Writing Hardcore Friends was a completely contrasting experience for the two: Angelella was used to being the sole songwriter in DRGN KING while Eric was usually playing drums in a band. The first half of the album contains older songs from 2007 when Slick was staying with friends in Asheville and emailing song ideas to Angelella in Philadelphia. The second half is all brand new songs written over the past year. “It’s sort of like this chronological narrative of our friendship,” says Slick. “In the past year we’ve gone through some heavy stuff—family stuff, relationship stuff—and it was pretty wild. We finished up this album with a wiser perspective on the first half of it. We even sequenced it so it would tell that story.”
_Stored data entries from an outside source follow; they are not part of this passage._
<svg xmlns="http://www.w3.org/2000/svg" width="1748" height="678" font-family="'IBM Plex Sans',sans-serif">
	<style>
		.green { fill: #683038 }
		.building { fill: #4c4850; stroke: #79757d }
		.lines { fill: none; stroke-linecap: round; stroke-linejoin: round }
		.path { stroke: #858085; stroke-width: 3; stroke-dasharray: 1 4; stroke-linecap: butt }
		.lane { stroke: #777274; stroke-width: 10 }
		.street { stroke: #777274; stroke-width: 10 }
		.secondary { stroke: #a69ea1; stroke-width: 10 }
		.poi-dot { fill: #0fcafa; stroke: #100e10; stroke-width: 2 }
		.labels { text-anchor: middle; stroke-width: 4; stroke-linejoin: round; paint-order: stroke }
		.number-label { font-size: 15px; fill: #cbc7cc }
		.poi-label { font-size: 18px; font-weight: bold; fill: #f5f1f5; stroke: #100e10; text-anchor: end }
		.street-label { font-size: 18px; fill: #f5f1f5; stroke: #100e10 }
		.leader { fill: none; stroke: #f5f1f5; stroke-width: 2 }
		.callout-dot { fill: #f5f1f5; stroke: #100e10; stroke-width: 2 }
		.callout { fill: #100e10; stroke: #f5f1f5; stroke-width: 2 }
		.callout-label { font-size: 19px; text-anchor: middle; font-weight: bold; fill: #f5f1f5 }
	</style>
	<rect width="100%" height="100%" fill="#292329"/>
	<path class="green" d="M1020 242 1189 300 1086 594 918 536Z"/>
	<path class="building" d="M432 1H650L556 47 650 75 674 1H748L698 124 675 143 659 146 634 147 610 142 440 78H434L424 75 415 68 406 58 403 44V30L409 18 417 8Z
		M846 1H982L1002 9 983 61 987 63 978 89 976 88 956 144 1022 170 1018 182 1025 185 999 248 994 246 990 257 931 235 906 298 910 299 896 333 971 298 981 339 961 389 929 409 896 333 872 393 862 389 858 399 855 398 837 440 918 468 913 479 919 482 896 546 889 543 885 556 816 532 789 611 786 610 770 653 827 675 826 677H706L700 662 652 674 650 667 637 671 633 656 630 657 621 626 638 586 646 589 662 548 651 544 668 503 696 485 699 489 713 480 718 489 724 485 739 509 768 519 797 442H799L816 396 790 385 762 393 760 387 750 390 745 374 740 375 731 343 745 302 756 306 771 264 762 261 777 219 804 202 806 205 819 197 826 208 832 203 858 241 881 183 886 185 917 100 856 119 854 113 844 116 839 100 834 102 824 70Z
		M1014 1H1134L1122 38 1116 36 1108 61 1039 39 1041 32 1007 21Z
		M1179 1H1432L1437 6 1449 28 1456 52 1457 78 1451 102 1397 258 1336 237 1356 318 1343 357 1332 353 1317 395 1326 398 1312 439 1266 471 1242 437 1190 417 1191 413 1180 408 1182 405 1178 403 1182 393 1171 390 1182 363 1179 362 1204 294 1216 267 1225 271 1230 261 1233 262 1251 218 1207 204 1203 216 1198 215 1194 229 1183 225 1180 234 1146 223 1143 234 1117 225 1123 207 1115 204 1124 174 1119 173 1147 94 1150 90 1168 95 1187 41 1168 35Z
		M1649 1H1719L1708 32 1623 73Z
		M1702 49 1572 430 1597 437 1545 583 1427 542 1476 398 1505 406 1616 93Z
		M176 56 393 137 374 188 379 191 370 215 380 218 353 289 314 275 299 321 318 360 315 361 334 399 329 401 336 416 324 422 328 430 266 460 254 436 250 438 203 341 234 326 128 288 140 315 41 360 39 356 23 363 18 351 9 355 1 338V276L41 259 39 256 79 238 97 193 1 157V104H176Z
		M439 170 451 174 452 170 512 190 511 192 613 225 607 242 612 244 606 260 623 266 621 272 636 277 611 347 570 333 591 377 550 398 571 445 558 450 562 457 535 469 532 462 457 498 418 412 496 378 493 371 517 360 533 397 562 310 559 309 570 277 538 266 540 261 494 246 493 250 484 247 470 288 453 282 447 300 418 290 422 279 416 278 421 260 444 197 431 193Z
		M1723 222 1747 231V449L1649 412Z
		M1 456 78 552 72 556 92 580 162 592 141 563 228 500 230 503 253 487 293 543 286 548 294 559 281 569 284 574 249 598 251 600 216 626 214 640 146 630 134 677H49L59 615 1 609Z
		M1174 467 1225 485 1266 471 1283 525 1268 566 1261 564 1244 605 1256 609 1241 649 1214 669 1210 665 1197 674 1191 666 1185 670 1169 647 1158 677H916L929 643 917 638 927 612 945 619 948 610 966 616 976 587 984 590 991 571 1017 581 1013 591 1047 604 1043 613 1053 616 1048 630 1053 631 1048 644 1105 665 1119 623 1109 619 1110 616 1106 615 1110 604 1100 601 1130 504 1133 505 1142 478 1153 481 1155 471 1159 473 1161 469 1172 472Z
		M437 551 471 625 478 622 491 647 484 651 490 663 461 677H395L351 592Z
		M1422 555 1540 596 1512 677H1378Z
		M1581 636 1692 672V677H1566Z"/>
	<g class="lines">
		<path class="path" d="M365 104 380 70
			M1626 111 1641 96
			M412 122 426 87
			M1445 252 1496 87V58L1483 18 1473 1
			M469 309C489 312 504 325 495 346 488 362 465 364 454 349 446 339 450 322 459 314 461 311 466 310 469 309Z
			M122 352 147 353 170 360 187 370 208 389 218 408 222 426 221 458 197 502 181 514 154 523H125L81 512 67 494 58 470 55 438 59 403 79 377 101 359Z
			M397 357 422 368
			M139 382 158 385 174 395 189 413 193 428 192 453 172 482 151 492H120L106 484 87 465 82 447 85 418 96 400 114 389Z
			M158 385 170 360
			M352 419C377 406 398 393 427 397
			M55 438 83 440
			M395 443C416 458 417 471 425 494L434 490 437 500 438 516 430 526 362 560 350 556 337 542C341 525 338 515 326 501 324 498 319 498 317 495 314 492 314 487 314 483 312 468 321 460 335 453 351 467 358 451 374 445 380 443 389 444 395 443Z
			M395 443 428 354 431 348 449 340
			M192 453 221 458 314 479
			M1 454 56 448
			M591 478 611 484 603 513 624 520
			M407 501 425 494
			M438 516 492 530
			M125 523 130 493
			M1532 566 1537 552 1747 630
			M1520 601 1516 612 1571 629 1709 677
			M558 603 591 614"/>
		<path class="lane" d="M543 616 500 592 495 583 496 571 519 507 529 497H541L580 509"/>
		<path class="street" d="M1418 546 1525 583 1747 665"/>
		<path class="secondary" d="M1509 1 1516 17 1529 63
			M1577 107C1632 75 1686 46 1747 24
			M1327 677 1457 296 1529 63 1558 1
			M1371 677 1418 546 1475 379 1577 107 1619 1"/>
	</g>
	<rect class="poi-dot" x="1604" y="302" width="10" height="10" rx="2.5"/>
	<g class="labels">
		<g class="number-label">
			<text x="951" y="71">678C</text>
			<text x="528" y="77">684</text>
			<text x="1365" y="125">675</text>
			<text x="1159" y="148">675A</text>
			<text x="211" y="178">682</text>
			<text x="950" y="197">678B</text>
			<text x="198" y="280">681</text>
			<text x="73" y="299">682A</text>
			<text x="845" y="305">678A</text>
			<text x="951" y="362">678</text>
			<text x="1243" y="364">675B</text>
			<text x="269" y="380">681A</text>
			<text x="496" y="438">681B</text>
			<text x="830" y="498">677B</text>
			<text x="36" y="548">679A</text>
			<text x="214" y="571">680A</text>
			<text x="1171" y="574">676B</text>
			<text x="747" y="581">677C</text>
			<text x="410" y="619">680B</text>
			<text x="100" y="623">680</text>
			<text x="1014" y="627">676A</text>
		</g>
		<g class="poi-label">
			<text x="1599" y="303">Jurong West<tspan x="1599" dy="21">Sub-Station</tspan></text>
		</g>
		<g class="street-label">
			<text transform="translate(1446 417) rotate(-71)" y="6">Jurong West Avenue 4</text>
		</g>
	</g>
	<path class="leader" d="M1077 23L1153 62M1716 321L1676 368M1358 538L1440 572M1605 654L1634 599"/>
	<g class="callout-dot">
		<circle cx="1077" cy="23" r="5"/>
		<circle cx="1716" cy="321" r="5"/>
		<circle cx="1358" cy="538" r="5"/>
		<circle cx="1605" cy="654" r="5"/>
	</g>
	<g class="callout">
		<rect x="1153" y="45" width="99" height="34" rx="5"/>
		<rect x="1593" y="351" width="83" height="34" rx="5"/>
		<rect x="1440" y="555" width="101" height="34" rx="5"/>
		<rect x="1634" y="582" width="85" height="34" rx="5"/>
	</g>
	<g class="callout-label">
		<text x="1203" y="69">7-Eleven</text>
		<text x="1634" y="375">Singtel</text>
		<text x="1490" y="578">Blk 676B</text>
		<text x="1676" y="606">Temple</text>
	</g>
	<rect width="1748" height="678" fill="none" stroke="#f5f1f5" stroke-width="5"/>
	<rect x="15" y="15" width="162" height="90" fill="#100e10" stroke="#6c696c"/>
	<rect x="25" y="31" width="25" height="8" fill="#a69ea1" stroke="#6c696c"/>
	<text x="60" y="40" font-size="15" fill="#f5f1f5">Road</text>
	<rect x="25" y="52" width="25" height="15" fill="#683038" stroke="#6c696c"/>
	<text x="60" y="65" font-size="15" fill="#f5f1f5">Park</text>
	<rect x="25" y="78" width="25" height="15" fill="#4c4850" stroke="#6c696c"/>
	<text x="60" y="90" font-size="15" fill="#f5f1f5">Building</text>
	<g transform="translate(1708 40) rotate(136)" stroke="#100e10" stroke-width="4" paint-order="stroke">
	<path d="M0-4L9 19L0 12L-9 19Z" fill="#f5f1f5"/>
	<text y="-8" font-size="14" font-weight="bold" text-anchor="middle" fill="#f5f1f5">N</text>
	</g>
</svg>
Hardcore Friends opens with the pop-fueled and fleeting “God in Two Persons,” moved along by Slick’s reflective vocals and racked drumming. “Pieces,” the first single off the album, is a solid anthem with unshakeable guitars and genuine lyrics that invoke the likes of Stephen Malkmus and Archers of Loaf. Aside from their mastered melodious punk style, Lithuania is just as capable of writing a dawdling and quiet song like “Coronation Day,” showing their softer side with acoustic guitars, synthesizers, and Angelella’s mollifying vocals. The album closes with “Hardcore Friends,” a mid-tempo anthem with guest vocals from friends Frances Quinlan (Hop Along) and Rachel Browne (Field Mouse). It’s a culmination of what the rest of the tracks have been leading up to: a resilient friendship that resonates in the face of failure and heartache, and prevails sonically.